§ AIM OF THE EXERCISE:
How many lines in these records hold the string "root"? State only that number.

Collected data
──────────────────────────────

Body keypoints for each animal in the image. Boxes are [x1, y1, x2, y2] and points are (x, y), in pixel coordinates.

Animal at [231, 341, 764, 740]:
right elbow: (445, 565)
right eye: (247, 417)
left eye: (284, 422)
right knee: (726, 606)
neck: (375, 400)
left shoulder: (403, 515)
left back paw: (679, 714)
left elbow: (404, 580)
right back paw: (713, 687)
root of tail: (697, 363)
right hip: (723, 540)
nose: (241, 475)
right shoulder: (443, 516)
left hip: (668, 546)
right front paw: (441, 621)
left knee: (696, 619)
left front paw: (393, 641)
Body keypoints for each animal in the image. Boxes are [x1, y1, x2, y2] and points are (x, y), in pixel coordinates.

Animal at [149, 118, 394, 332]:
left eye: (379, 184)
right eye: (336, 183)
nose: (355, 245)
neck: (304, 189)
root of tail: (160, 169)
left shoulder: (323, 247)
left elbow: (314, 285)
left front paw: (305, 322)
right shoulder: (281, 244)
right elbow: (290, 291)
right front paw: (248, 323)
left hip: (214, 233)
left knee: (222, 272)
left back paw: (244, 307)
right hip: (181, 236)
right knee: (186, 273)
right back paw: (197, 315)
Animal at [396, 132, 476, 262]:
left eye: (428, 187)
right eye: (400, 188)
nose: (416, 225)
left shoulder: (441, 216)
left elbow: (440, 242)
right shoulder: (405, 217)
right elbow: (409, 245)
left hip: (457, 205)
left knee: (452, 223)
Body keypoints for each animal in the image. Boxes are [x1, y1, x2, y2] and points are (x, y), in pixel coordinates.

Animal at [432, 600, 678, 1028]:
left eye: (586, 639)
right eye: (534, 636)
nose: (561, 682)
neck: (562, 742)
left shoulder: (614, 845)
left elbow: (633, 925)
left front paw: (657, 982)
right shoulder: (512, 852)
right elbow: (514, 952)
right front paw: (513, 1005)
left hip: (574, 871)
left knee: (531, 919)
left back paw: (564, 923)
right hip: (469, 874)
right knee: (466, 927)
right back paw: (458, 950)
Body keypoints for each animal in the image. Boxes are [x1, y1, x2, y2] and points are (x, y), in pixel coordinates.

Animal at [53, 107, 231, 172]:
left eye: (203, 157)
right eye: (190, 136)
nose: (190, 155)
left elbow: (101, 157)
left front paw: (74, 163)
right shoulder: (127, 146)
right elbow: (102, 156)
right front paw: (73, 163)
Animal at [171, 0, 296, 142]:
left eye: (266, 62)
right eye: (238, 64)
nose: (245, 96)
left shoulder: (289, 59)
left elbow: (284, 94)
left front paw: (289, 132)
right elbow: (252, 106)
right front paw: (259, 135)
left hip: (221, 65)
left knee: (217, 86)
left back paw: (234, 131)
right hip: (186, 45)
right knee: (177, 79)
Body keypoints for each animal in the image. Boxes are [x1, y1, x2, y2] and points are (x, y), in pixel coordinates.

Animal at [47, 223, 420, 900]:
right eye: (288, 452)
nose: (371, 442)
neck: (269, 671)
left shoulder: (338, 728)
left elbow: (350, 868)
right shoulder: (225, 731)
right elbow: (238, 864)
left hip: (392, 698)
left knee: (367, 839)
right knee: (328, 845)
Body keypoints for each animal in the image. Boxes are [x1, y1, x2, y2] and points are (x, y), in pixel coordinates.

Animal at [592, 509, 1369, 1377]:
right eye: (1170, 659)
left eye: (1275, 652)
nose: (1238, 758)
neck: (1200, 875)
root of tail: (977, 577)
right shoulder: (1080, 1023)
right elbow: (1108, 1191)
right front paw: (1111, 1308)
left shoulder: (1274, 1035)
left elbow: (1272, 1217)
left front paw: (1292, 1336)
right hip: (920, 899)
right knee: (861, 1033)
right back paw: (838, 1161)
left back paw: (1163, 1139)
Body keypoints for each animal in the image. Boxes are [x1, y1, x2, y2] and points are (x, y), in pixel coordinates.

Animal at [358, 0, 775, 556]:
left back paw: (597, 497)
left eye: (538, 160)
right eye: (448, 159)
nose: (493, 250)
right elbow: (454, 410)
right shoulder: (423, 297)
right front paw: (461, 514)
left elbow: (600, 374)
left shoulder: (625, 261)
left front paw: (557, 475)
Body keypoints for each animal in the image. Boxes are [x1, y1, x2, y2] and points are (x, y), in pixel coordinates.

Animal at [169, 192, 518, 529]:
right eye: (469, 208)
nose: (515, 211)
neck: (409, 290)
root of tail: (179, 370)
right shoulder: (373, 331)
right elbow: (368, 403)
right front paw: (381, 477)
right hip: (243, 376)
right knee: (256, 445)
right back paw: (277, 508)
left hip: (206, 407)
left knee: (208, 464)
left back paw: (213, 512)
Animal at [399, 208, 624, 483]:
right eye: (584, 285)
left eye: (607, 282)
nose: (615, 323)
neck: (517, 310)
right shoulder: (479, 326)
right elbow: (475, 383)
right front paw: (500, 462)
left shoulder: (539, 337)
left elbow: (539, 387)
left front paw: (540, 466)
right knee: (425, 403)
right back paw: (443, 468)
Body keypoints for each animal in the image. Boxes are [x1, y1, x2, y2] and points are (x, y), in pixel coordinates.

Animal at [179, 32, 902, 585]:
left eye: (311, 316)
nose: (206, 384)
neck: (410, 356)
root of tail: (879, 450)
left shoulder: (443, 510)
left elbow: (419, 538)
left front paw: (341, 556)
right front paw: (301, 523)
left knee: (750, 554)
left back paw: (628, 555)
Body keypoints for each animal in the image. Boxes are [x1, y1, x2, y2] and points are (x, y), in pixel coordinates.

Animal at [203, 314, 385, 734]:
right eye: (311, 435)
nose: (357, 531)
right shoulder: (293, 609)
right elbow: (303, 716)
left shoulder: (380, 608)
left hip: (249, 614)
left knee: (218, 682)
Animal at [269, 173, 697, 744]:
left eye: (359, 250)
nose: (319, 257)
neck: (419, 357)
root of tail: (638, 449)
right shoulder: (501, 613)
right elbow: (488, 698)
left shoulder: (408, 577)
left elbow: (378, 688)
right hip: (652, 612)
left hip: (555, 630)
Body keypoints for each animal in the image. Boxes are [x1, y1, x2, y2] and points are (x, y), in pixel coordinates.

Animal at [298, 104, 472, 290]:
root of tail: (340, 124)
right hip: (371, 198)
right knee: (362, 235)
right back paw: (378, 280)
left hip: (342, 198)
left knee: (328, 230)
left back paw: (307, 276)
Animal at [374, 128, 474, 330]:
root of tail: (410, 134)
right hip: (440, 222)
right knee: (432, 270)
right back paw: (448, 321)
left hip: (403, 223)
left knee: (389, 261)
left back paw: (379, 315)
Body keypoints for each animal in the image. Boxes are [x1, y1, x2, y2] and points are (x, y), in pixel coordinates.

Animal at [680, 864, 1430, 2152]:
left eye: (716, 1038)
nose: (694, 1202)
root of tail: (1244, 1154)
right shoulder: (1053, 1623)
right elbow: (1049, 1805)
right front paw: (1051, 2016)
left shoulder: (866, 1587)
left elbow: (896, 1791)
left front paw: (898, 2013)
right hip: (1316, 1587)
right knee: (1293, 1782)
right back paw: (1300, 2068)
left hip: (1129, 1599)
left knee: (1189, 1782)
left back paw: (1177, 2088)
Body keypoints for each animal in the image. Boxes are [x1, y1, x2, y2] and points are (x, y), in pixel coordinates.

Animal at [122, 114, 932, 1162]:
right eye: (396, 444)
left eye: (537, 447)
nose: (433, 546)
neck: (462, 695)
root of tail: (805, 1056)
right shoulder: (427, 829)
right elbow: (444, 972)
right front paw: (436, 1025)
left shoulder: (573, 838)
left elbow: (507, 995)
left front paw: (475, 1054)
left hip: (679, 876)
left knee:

──────────────────────────────

§ PROBLEM SOLUTION:
10